Toyota, some say, is a model for other industries. “They send a clear signal to all employers that schools can’t do this alone,” said Vince Bertram, president and chief executive of Project Lead the Way. “If we’re going to solve the skills gap, we have to work together.”

Photo
From left, Crystal Barrios, Jacquelyn Urias, Jaylee Bui and Cody Roberson, all 17, in a metal-working class at Alamo Academies in San Antonio. Credit Ilana Panich-Linsman for The New York Times

Addressing Teacher Diversity

While many of these innovative programs are STEM-oriented, one partnership between higher and secondary education in Massachusetts seeks to address a different problem: a shortage of nonwhite teachers in the classroom.

“As the number of students continues to diversify in terms of race, language and ethnicity, the teachers are still about 90 to 92 percent white,” said Claudia Rinaldi, the director of the education department at Lasell College in Newton, Mass. (Nationwide, the number is about 85 percent.)

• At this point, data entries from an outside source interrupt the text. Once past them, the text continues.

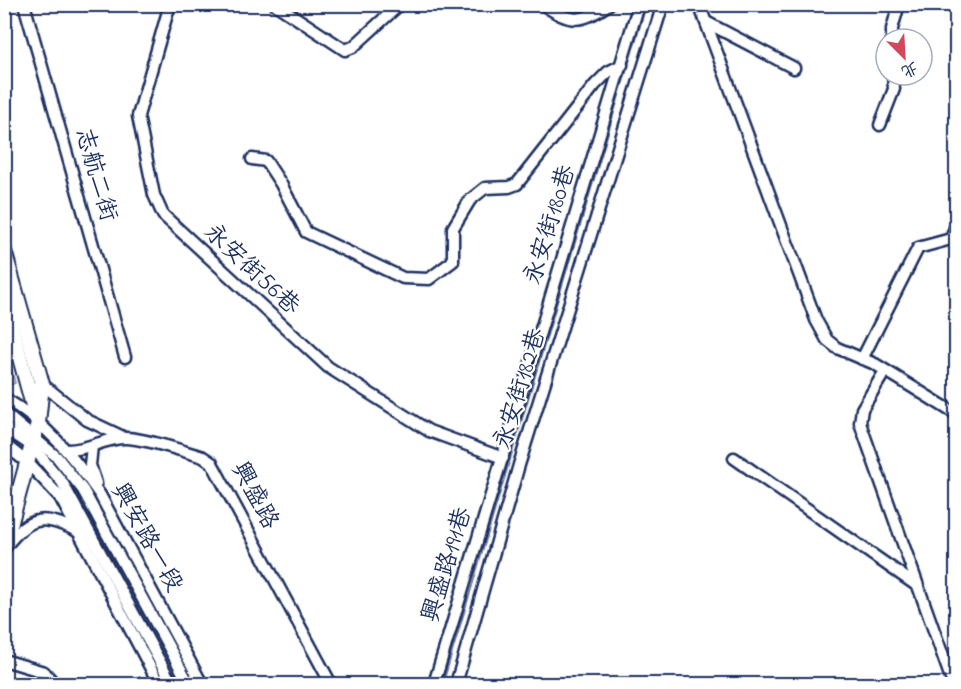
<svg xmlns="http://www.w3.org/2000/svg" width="961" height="689" font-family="'Indie Flower','LXGW WenKai TC',sans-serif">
<defs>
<pattern id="grass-dots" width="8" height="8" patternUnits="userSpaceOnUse" patternTransform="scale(1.5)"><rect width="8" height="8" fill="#dee1e7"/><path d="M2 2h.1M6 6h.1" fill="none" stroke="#bec1c9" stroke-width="1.8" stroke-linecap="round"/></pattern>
</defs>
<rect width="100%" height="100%" fill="#fff"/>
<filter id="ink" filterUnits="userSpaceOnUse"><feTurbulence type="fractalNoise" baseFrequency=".0167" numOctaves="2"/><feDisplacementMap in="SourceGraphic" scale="12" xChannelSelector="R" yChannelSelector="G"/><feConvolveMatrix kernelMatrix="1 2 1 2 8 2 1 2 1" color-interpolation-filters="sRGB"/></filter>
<g filter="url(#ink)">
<polygon fill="url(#grass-dots)" stroke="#7c88a2" stroke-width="1.5" points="5,342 15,383 5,387 4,387"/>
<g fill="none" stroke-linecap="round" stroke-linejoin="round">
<polyline stroke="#77839f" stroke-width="3" points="442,684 646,4"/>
<g stroke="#1b2f5e" stroke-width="15">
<g id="minor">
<polyline points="24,4 125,357"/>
<polyline points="170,4 138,116 154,195 163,215 328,367 429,431 503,458"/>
<polyline points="275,4 345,50 353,47 400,4"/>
<path d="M542 4C571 23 580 24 609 4"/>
<polyline points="699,4 816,320 827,340 837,348 875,364 956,414"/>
<polyline points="706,22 794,68"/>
<polyline points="892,39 892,29 899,4"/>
<polyline points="880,125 894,89 893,75"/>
<polyline points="252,159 266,161 281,184 306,232 403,278 429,279 453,261 453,228 470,200 485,188 509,187 517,184 595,85 608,72 622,65"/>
<polyline points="862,359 918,248 951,239 956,225"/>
<polyline points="885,371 862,409 860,423 953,684"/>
<polyline points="42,384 87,420 121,436"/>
<path d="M4 398C44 421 74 457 100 495L202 684"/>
<polyline points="4,413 57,457 83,490 189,684"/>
<polyline points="4,427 32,446 62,482 172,684"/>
<polyline points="4,444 28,463 60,497 159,684"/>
<polyline points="92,446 90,465 96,483"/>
<path d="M66 450C87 451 104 438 125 438 145 438 183 451 203 457L212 463 331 684"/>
<polyline points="734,458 916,585"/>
<path d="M6 546C31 514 45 515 79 532"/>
<polyline points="4,660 44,672 55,684"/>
<polyline points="434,684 639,4"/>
<polyline points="456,684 519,465 663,4"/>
</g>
</g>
<g stroke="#1b2f5e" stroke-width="18">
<g id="major">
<polyline points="4,251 42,384 38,423 4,547"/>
<polyline points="4,299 35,413"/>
</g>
</g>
<use href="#minor" stroke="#fff" stroke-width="10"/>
<use href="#major" stroke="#fff" stroke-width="14"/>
</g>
</g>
<g text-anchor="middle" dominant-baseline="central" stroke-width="4.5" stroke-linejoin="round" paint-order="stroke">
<g font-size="24" fill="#1b2f5e" stroke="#fff">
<text transform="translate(95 175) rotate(74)">志航二街</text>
<text transform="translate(551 225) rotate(-73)">永安街180巷</text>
<text transform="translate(251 270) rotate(43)">永安街56巷</text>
<text transform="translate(521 389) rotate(-73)">永安街182巷</text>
<text transform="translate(254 496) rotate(62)">興盛路</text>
<text transform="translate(146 538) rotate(61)">興安路一段</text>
<text transform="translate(448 565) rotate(-73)">興盛路191巷</text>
</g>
</g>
<rect width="961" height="689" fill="none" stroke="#fff" stroke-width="24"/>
<rect x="12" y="12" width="937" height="665" fill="none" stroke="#1b2f5e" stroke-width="2" filter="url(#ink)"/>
<g transform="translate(904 57) rotate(156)"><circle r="28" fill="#ffffff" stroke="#a4acbf" stroke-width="1.5"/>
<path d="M0-4.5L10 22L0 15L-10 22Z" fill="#d1495b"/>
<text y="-9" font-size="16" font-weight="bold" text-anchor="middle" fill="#1b2f5e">北</text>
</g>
</svg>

Lasell’s “Pathways to Teacher Diversity” — part of a statewide effort supported by a Gates Foundation grant — is a partnership with four school districts in the state intended to encourage more high school students of color to pursue careers in education. “Research suggests that when these students have a teacher of color, they do better,” Ms. Rinaldi said.

An orientation meeting for the Pathways program a year ago attracted 160 students from the four districts. The first group of 12 is getting college credit for an introductory teaching course; an additional 26 are being mentored by Ms. Rinaldi’s Lasell students.

The long-term goal, she said, is to get these students to return, as certified teachers, to K-12 schools like the ones they attended. “The districts are hungry to diversify their teaching force.”

A Forerunner in New York City

In 1972, City-as-School High School was established by New York City’s Board of Education, as a “school without walls.” According to a Bank Street College of Education paper on the alternative school’s history, prospective students were invited to “see the city as your curriculum” and to “imagine yourself” in various and glamorous-sounding professional settings.

Today, most of the 600 students who attend City-as-School spend about two days per week in traditional classes at its Greenwich Village campus. The other three days, they are involved in internships with one of about 300 organizations — from the Metropolitan Museum of Art to Marvel Comics. There, the students are supervised by employees of the organization (who themselves go through special training), and also by City-as-School teachers who help their students work through the new and daily challenges of work life.

“We have a very real world context for what they’re learning,” said the principal, Alan Cheng.

And that was what the founders of City-as-School hoped to foster. The practicality and applicability of education are still the goal, as innovative school programs and their partners seek to reimagine the educational system in the 21st century. Or as another sign at the Mayfield Innovation Center reads (this one just outside the drafting and design lab, and attributed to Thomas Edison):

There is a way to do it better. Find it.